Mr. Remolona said the BSP is willing to tighten monetary policy if it can deal with demand-driven inflation from the secondary effects of the oil cycle.
“(O)f we see the second-round results from that shock, when we can do something about the need for those second-round results, then I think it would be good for monetary policy to tighten, to deal with the inflation of those second-round results,” he said.
Mr. Remolona also left the door open to holding more off-cycle policy meetings “as needed” if the economic crisis between the United States-Israeli war against Iran lasts for a long time.

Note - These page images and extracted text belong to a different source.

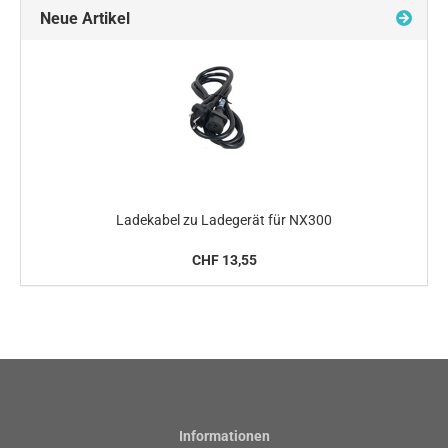
Neue Artikel
Ladekabel zu Ladegerät für NX300
CHF 13,55
Informationen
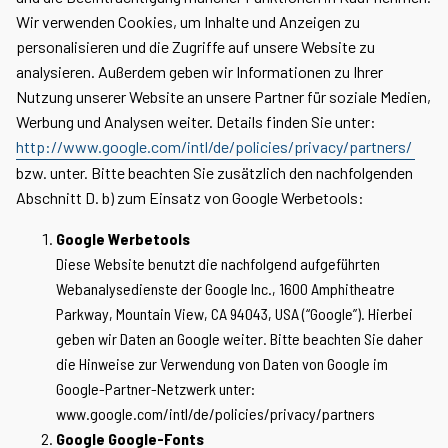
Wir verwenden Cookies, um Inhalte und Anzeigen zu
personalisieren und die Zugriffe auf unsere Website zu
analysieren. Außerdem geben wir Informationen zu Ihrer
Nutzung unserer Website an unsere Partner für soziale Medien,
Werbung und Analysen weiter. Details finden Sie unter:
http://www.google.com/intl/de/policies/privacy/partners/
bzw. unter. Bitte beachten Sie zusätzlich den nachfolgenden
Abschnitt D. b) zum Einsatz von Google Werbetools:
Google Werbetools
Diese Website benutzt die nachfolgend aufgeführten
Webanalysedienste der Google Inc., 1600 Amphitheatre
Parkway, Mountain View, CA 94043, USA (“Google”). Hierbei
geben wir Daten an Google weiter. Bitte beachten Sie daher
die Hinweise zur Verwendung von Daten von Google im
Google-Partner-Netzwerk unter:
www.google.com/intl/de/policies/privacy/partners
Google Google-Fonts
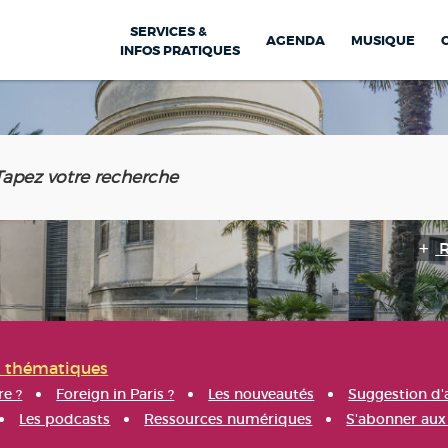
SERVICES &
AGENDA
MUSIQUE
INFOS PRATIQUES
s thématiques
re ?
Foreign in Paris ?
Les nouveautés
Suggestion d'
Les podcasts
Ressources numériques
S'abonner aux 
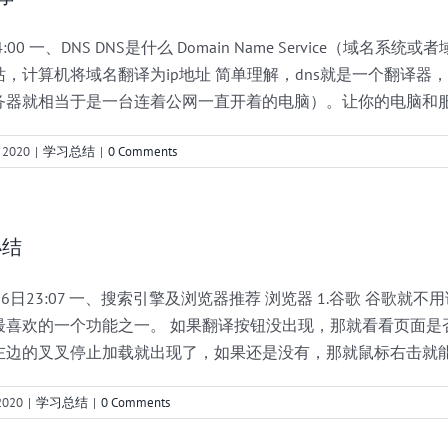
00 一、DNS DNS是什么 Domain Name Service（域名系
，计算机将域名翻译为ip地址 简单理解，dns就是一个翻译器
务器就相当于是一台连着公网一直开着的电脑）。让你的电脑和
 2020
|
学习总结
|
0 Comments
小结
6日23:07 一、搜索引擎及浏览器推荐 浏览器 1.谷歌 谷歌就
最喜欢的一个功能之一。 如果翻译按钮没出现，那就看看页面是
边的叉叉停止加载就出现了，如果还是没有，那就鼠标右击就能翻译了
2020
|
学习总结
|
0 Comments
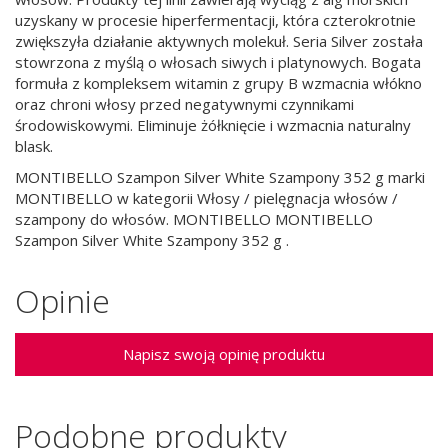
uzyskany w procesie hiperfermentacji, która czterokrotnie
zwiększyła działanie aktywnych molekuł. Seria Silver została
stowrzona z myślą o włosach siwych i platynowych. Bogata
formuła z kompleksem witamin z grupy B wzmacnia włókno
oraz chroni włosy przed negatywnymi czynnikami
środowiskowymi. Eliminuje żółknięcie i wzmacnia naturalny
blask.
MONTIBELLO Szampon Silver White Szampony 352 g marki
MONTIBELLO w kategorii Włosy / pielęgnacja włosów /
szampony do włosów. MONTIBELLO MONTIBELLO
Szampon Silver White Szampony 352 g .
Opinie
Napisz swoją opinię produktu
Podobne produkty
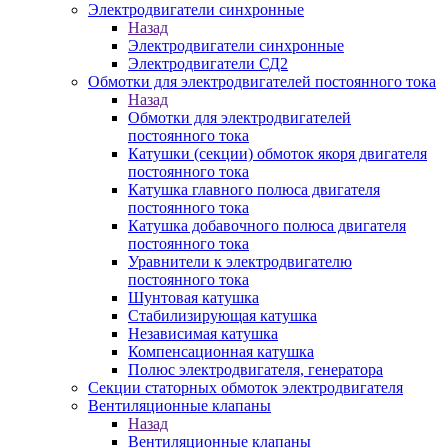
Электродвигатели синхронные
Назад
Электродвигатели синхронные
Электродвигатели СД2
Обмотки для электродвигателей постоянного тока
Назад
Обмотки для электродвигателей
постоянного тока
Катушки (секции) обмоток якоря двигателя
постоянного тока
Катушка главного полюса двигателя
постоянного тока
Катушка добавочного полюса двигателя
постоянного тока
Уравнители к электродвигателю
постоянного тока
Шунтовая катушка
Стабилизирующая катушка
Независимая катушка
Компенсационная катушка
Полюс электродвигателя, генератора
Секции статорных обмоток электродвигателя
Вентиляционные клапаны
Назад
Вентиляционные клапаны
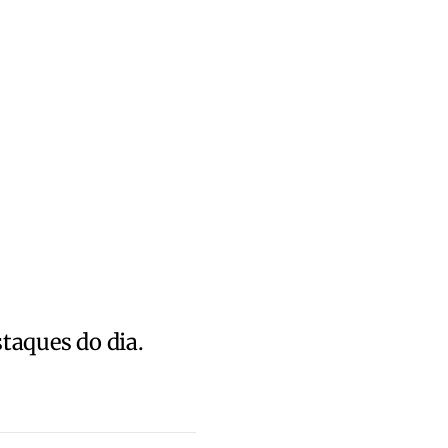
staques do dia.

The Monetary Board has five more regular policy meetings this year scheduled for April 23, June 18, Aug. 27, Oct. 22 and Dec. 17.
Meanwhile, Mr. Remolona said they also plan to provide ways to control local banks, especially money lenders. informal sector and low income enterprises.
“Actually, we are thinking about the same things we did with lending money to banks in the informal sector and small businesses with low incomes. We will have a general restructuring if the loan defaults,” he said. “We will postpone certain payments depending on the sector. So, it is very similar to what we did during (the COVID-19 pandemic),” said a BSP official.
STAND FOR A LONG TIME AHEAD
On the other hand, several analysts have already noted the temporary suspension ahead of the non-announcement of the BSP cycle.
Singapore-based bank DBS Bank said early Thursday that rising pump prices and a weak peso amid the Middle East war could keep the central bank on hold for longer.
In an emailed letter, DBS Senior Economist Radhika Rao said they now see the BSP choosing to pause rather than deliver the final cut as originally expected.
“Onshore financial markets are already under pressure this month, with the peso (falling to record lows) and the stock market among the region’s weakest performers (a) month to date,” he said. “BSP will be wary of lowering prices in this area, choosing to stay for a while.”
Meanwhile, New Zealand-based ANZ Research noted that persistent growth problems and rising inflation risks complicate the BSP’s policy approach.
Even as domestic employment remains stagnant, the BSP’s tapering cycle has reached its end amid inflationary risks from rising prices of rice, electricity and fuel, the think tank said.
ANZ financial analyst Kausani Basak said markets were expecting a rise in central bank rates as the war continued.
Ms. Basak said that economic recovery will now depend on government spending, but the lack of a fixed time limit reduces its potential as a source of growth.
“The weakness of domestic work has become more prominent in recent months,” he said. “Its recovery will depend on the adoption of public expenditure (capital expenditure), and the timeline for recovery is not yet clear.”
Last year’s flood management scandal dampened government spending, household consumption and investment, dragging GDP growth to a post-pandemic low of 4.4%.
Government spending has fallen year-on-year for six consecutive months. In January, it decreased by 23.9% to P303.5 billion from P398.8 billion last year.
Meanwhile, infrastructure spending also fell for five consecutive months, down 45.2% year-on-year to P48 billion in November.